Dopo 27 giorni consecutivi di blocco stradale a L’Aia, Extinction Rebellion può cantare vittoria: il parlamento olandese ha adottato una mozione per chiedere al Governo per eliminare progressivamente i sussidi ai combustibili fossili. A inizio settembre SOMO, Oil Change International and Milieudefensie aveva pubblicato un report che svela che il Governo olandese sostiene ancora l’industria del fossile con sconti fiscali ed esenzioni che ammontano a quasi 40 miliardi di euro all’anno, da qui la mobilitazione del movimento che chiede di agire per fermare la crisi climatica.
Il 9 settembre è così iniziato un blocco stradale permanente sullo sbocco dell’autostrada A12 a L’Aia. L’azione di disobbedienza civile è diventata subito una protesta di massa, con migliaia di persone sull’autostrada e manifestazioni di solidarietà nei dintorni. Abbiamo visto bambini e anziani, gruppi confessionali di base e orchestre intere, partecipare alla mobilitazione.
Quelli di settembre non erano i primi blocchi di Extinction Rebellion Olanda sulla A12, le prime azioni risalgono infatti a luglio 2022. Ma nel momento in cui la disobbedienza civile è diventata un’azione di massa, ci è voluto solo un mese per influenzare profondamente le decisioni politiche del Parlamento. Così è arrivata l'approvazione di una mozione arrivata dal partito verde (Groenlinks) e da un partito di centro (D66), con la quale la Camera ha chiesto ufficialmente al Governo di iniziare un phase-out dai sussidi pubblici al fossile. Ed Extinction Rebellion ha dichiarato: “La disobbedienza civile funziona.”
Ma allora perché in altri Paesi non sortisce l’effetto desiderato? Probabilmente perché la dimensione della protesta e la sua continuità, hanno distinto nettamente il blocco dell’A12 olandese dal resto delle azioni di disobbedienza civile. Certo, secondo le stime di XR ci sono stati 9000 arresti in totale, ma considerando che ogni giorno i blocchi accoglievano decine di migliaia di persone, la cifra rimane molto bassa.

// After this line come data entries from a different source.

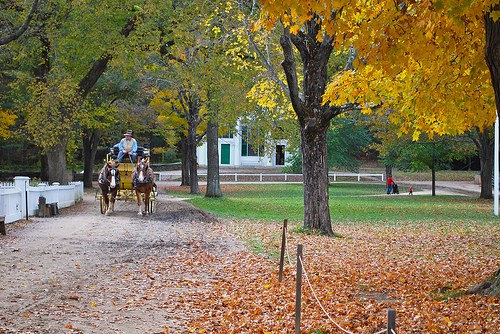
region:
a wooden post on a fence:
[270, 217, 292, 284]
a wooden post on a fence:
[383, 304, 395, 332]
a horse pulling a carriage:
[95, 159, 120, 213]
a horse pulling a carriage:
[130, 155, 157, 221]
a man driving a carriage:
[114, 125, 143, 166]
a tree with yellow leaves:
[218, 3, 498, 238]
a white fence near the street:
[0, 174, 85, 231]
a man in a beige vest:
[117, 127, 139, 170]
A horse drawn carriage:
[97, 127, 159, 216]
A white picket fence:
[2, 175, 84, 225]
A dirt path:
[1, 181, 247, 331]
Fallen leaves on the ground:
[117, 216, 498, 332]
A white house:
[194, 102, 300, 168]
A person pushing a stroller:
[384, 175, 400, 192]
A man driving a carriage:
[115, 128, 138, 163]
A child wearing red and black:
[407, 186, 413, 194]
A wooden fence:
[277, 217, 402, 332]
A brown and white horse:
[129, 155, 154, 216]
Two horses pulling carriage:
[86, 127, 170, 222]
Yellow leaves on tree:
[281, 1, 491, 136]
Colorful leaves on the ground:
[205, 209, 498, 331]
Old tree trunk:
[291, 42, 349, 231]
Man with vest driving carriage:
[111, 128, 141, 159]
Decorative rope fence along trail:
[261, 226, 388, 331]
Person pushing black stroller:
[380, 173, 406, 194]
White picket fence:
[2, 169, 97, 218]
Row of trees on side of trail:
[162, 3, 344, 266]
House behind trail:
[191, 92, 321, 182]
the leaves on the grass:
[347, 243, 413, 269]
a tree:
[297, 139, 335, 233]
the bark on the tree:
[302, 164, 327, 219]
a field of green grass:
[356, 195, 434, 220]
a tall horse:
[102, 164, 118, 205]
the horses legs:
[129, 192, 156, 219]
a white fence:
[11, 184, 33, 214]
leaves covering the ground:
[321, 223, 436, 295]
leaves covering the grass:
[381, 193, 463, 275]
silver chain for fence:
[297, 281, 347, 313]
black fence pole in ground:
[284, 242, 316, 319]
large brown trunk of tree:
[287, 16, 342, 238]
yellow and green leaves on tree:
[367, 31, 459, 131]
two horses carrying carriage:
[98, 165, 155, 217]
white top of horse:
[127, 161, 152, 191]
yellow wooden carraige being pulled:
[118, 162, 145, 186]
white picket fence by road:
[0, 183, 78, 210]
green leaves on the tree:
[153, 56, 186, 79]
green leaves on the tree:
[229, 93, 250, 127]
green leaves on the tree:
[181, 31, 221, 76]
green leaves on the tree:
[159, 1, 227, 63]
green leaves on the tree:
[131, 3, 176, 60]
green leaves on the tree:
[76, 3, 116, 65]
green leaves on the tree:
[410, 153, 428, 173]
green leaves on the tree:
[333, 134, 353, 165]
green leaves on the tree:
[37, 81, 75, 157]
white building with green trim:
[195, 99, 310, 170]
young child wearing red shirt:
[406, 184, 413, 195]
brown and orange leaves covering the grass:
[193, 218, 498, 328]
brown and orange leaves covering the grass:
[157, 181, 262, 193]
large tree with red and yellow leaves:
[214, 27, 499, 236]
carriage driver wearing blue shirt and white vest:
[113, 127, 139, 163]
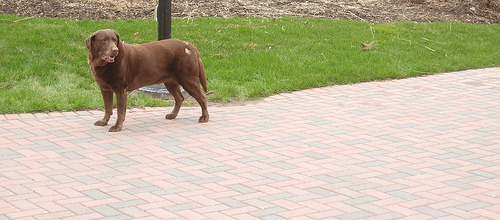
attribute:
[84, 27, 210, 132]
dog — brown, standing, alone, red, looking, golden retriever, large, furry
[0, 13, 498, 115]
grass — green, freshly cut, border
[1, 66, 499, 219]
ground — bricked, brick, sidewalk, red, black, stone, pathway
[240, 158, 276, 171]
brick — red, rectangular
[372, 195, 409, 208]
brick — red, rectangular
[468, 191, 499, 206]
brick — red, rectangular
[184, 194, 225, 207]
brick — red, rectangular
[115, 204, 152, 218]
brick — red, rectangular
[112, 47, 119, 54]
nose — brown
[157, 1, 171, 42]
pole — black, grey, metal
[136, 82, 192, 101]
bottom — silver, gray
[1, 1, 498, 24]
grass — brown, dry, dried, dead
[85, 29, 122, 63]
head — turned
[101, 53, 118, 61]
mouth — open, pink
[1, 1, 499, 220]
scene — daytime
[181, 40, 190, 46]
spot — white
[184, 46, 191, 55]
spot — white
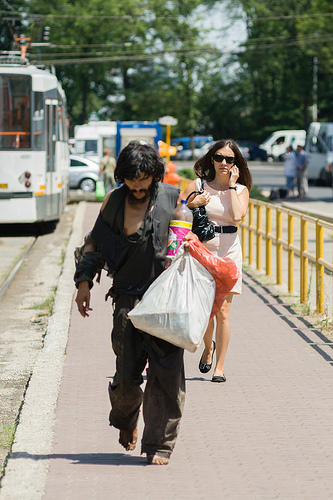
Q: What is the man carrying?
A: A trash bag.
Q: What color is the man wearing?
A: Black.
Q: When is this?
A: Daytime.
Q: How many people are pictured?
A: Two.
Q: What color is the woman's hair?
A: Brown.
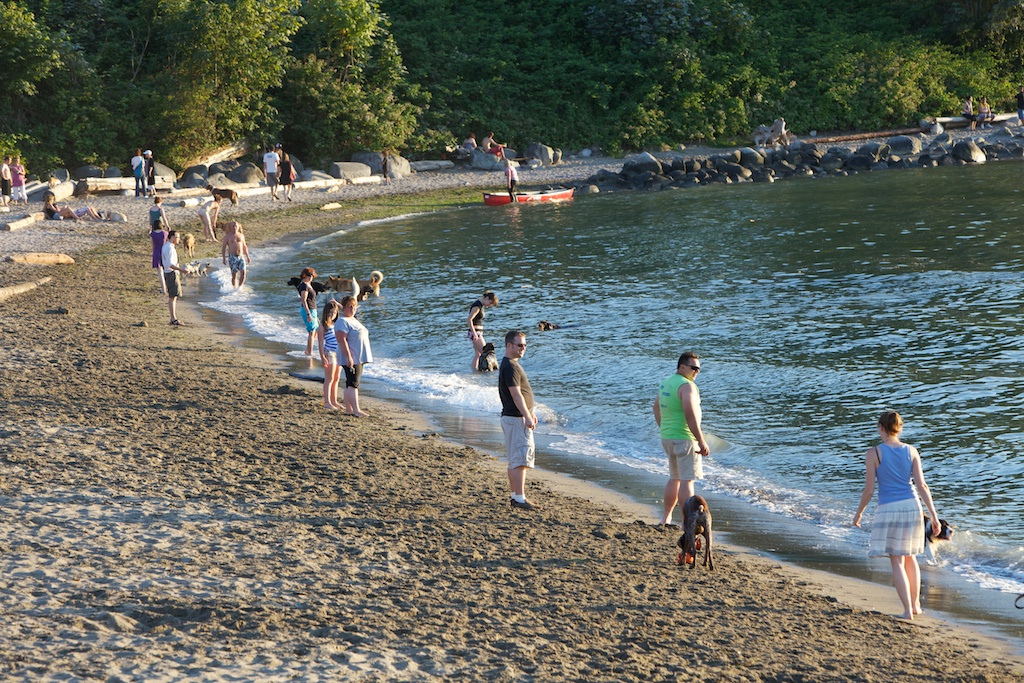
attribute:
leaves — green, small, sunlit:
[214, 1, 301, 108]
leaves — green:
[644, 39, 707, 96]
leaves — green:
[752, 7, 835, 103]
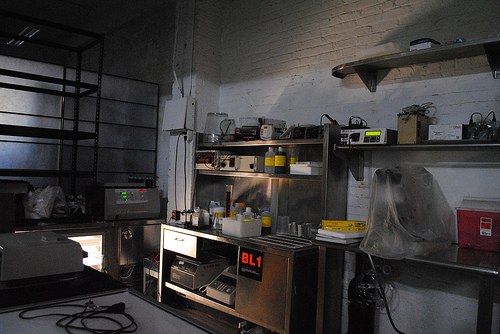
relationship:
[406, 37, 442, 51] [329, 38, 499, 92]
item on shelf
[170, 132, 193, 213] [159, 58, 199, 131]
cords plugged into power box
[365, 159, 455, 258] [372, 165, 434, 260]
tarp covering item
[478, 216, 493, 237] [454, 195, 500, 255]
caution on box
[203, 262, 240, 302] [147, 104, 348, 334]
cash register under workstation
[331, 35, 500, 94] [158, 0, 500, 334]
high shelf on brick wall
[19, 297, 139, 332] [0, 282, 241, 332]
cable on floor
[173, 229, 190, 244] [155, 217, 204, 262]
handle on drawer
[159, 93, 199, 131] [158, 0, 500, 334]
power box on brick wall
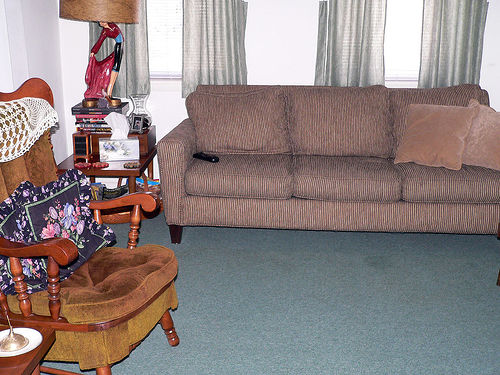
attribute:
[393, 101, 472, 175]
pillows — brown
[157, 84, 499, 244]
sofa — brown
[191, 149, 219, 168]
remote — black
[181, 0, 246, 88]
drapes — grey, gray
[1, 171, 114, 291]
pillows — blue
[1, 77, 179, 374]
chair — brown, wooden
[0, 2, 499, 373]
living room — small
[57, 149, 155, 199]
end table — small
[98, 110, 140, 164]
tissues — white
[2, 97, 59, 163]
doily — white, knitted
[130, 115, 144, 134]
picture — framed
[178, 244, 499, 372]
carpet — gray, carpeted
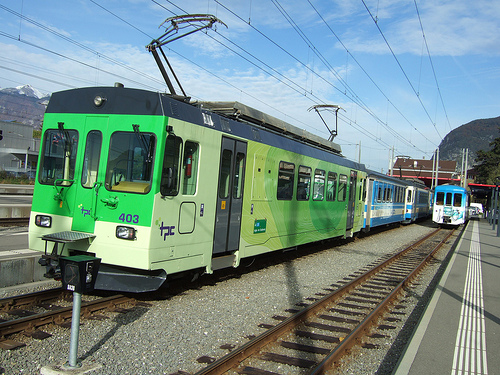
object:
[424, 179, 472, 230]
train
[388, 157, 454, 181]
roof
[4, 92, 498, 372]
train station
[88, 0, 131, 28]
power lines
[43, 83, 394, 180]
black top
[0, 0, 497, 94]
blue sky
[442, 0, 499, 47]
clouds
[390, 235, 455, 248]
tracks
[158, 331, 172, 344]
gravel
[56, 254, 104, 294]
signal box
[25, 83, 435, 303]
commuter train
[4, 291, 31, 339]
track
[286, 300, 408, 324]
train tracks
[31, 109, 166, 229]
front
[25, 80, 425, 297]
train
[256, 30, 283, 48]
wires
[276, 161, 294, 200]
windows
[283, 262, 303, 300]
shadow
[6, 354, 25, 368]
gray gravel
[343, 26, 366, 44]
white clouds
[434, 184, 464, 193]
blue top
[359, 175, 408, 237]
train car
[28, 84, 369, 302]
green train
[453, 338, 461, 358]
white lines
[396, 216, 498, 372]
pedestrian walkway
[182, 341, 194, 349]
grey gravels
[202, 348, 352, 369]
railroad tracks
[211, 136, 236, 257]
doors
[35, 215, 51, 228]
headlights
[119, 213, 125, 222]
number 4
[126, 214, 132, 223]
0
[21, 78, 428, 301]
trolley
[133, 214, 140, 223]
number 3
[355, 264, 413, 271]
tracks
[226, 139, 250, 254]
doors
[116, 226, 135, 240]
headlight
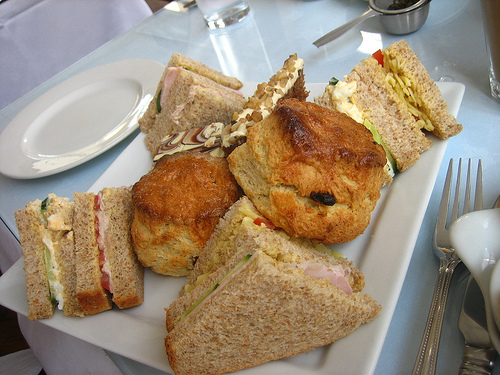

La stessa polizia olandese era contraria alla repressione degli attivisti, considerandola uno spreco di forze dovuto a una questione di orgoglio politico. Non era fisicamente possibile continuare a rimuovere il blocco con le risorse messe in campo: i manifestanti erano diventati ingovernabili e il gioco non valeva più la candela. L’attenzione mediatica sulla questione ha sicuramente contribuito, rilanciando l’azione e amplificando le richieste del movimento per il clima.
Anche le elezioni europee in avvicinamento potrebbero aver motivato le scelte della Camera olandese; in fondo sull’A12 c’erano potenziali elettori, come ce ne erano nelle manifestazioni di solidarietà, come ce ne erano tra i cittadini bloccati in autostrada dall’azione. Va tenuto in considerazione anche il ritorno in patria dell’ormai ex Vice Presidente della Commissione Europea Frans Timmermans, grande sostenitore del Green Deal Europeo. Timmermans è stato eletto leader della coalizione di centrosinistra dei verdi e dei laburisti, che al momento sta riscuotendo degli ottimi risultati nei sondaggi, trovandosi notevolmente vicina al VVD, il partito di centrodestra del premier uscente Mark Rutte.
Ma a prescindere dagli scenari partitici olandesi, l’impatto di un mese di blocco stradale di migliaia di persone è innegabile. Potrebbe inaugurare una nuova strategia europea di disobbedienza civile, che mette al centro la collaborazione tra gruppi e non i singoli movimenti, la dimensione di comunità e non il singolo attivista, la tutela della collettività e non solamente l’impatto mediatico immediato, ma soprattutto sembra utile . Se in Olanda ha avuto, perché non dovrebbe accadere altrove?